SELECTION:
But it's now 4:30 pm and the race weekend starts tomorrow at 9 am. There's not much time to find and replace the part. After talking to my mentor and mechanic, Pat Boyle from Pat's Autosport, we decide its best to throw in the towel for the weekend. I drive home dejected, but decide to call anyone and everyone in the Pacific Northwest who might be able to help me source a new wastegate, but no one has anything in stock.
Early Saturday morning while I'm still asleep, the phone rings. Dave at Pacific Import Auto in Tacoma, Washington, lets me know the bad news first. He doesn't have a new wastegate sitting on the shelf, but an employee has one that he would sell me off his own car. We're back in business! It's too late to get the car ready for practice and qualifying on Saturday, but the car will be ready to race on Sunday.
I use Sunday morning's qualifying session to make sure everything is working with the new wastegate, and just like that, the boost is back to normal and all the other vitals look good. I lay down an official time of 1:37, putting me 14th overall, and fifth in class.
The weather forecast shows a 40 percent chance of rain for the race. The people in the pits are glued to their phones to check the weather. It's now 1 pm, and it's time to get serious about making a tire selection. The rain is starting to spit, but it stops after a few minutes. Everyone else appears to be sticking with slicks and dry setups, so I decide to do the same. My choice of tire is questioned when the skies open up and dump rain as we grid for the start. Fortunately, by the time we're on the warm-up lap, the rain has stopped.
My reconnaissance lap reveals that the rains has made all the rubber and oil laid down from Friday and Saturday come up, making the surface very slick. This isn't necessarily a bad thing because I have the AWD advantage. As we roll two-by-two waiting for the green flag, the anticipation is exhilarating.
I get into the throttle hard and squirt out to the right side of the track. By the time I approach the first corner, I've moved into third place in class and second (an E36 BMW) is right in front of me. About that time, I realize AWD can get me moving quite quickly, but it's not going to help me stop. I ease off the throttle and start gently squeezing on the brakes. I focus intently on the cars in front of me to watch for signs of things to go wrong in the water spray. They say the trick to driving in the wet is to pretend that there's an egg under the gas pedal. That's a lot easier said than done in the heat of the moment. We all make it cleanly through the first two corners, and we're off down the hill and into the tight 180-degree turn 3. By the time we leave the third corner, the pack is starting to spread out. I file into line behind the second place car in my class, with fourth and fifth place (one is a Porsche 911SC, the other a Porsche RS America) right behind me. Heading into turn 5, I start turning in and realize I have no front grip and plow straight ahead. Luckily, I keep it together and get the car slowed down to make the corner.
The second place BMW starts to slip away from me by a few car lengths, and I'm starting to pull out a bit of a gap on the Porsche behind me. We carry on like this for a few laps. The track is drying, but a few of the corners still feel extremely precarious. As the lap times come down, the nerves start to settle, maybe a little too early. On lap 6, just when I'm starting to feel comfortable, I get sideways and crossed up in one of the most dangerous spots on the track. It rattles me a bit because I've seen plenty of cars turned into balls of metal at this particular spot. My error allows the fourth place 911SC to latch right onto my bumper, and as we head down the straightaway, I can't help shake what almost happened from my mind. A good driver is supposed to have no memory of events that just took place. Me? I think I still need practice not remembering. Because it's still wet, I realize I'm driving over my head to stay in front of the Porsche, so I do the smart thing and let him by. I figure I can follow him for a few laps and then maybe make a move in the last couple of laps.

GIVEN RECORDS:
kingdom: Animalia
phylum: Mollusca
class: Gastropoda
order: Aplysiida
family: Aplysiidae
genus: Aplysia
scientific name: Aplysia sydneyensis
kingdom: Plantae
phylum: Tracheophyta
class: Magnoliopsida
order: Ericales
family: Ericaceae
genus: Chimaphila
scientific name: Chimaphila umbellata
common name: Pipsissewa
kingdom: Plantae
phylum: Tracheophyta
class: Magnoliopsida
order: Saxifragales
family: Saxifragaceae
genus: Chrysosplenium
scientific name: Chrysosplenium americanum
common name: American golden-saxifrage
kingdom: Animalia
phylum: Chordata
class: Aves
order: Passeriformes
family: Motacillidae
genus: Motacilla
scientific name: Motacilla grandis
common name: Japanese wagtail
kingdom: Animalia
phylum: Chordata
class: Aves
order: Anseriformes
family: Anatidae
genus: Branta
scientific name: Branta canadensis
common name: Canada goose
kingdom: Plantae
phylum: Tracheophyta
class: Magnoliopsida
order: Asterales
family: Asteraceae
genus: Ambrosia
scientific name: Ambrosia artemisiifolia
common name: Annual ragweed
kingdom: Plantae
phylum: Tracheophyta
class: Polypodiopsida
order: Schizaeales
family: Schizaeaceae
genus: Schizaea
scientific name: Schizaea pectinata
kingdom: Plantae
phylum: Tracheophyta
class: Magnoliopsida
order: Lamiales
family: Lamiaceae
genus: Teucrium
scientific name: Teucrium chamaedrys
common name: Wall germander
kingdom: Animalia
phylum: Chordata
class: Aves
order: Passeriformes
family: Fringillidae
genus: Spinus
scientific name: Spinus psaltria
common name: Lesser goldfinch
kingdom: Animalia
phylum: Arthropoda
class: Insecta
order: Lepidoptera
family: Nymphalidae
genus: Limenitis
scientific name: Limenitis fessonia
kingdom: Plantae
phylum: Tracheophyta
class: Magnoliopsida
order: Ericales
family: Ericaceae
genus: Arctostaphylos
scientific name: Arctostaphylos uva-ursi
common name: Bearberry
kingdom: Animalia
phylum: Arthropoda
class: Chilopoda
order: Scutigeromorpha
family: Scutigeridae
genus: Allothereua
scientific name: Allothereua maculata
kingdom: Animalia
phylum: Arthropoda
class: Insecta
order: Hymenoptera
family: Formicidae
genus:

WHAT TO WORK ON:
**A)** List every car model that the race account names.
**B)** Rewrite the race account's passage that opens with "The weather forecast" and closes with "anticipation is exhilarating.", changing "slicks" to "rain tires".
Work only from the race account, not from the rows.

ANSWERS FOR THIS EXERCISE:
**A)**
E36 BMW
Porsche 911SC
Porsche RS America

**B)**
The weather forecast shows a 40 percent chance of rain for the race. The people in the pits are glued to their phones to check the weather. It's now 1 pm, and it's time to get serious about making a tire selection. The rain is starting to spit, but it stops after a few minutes. Everyone else appears to be sticking with rain tires and dry setups, so I decide to do the same. My choice of tire is questioned when the skies open up and dump rain as we grid for the start. Fortunately, by the time we're on the warm-up lap, the rain has stopped.
My reconnaissance lap reveals that the rains has made all the rubber and oil laid down from Friday and Saturday come up, making the surface very slick. This isn't necessarily a bad thing because I have the AWD advantage. As we roll two-by-two waiting for the green flag, the anticipation is exhilarating.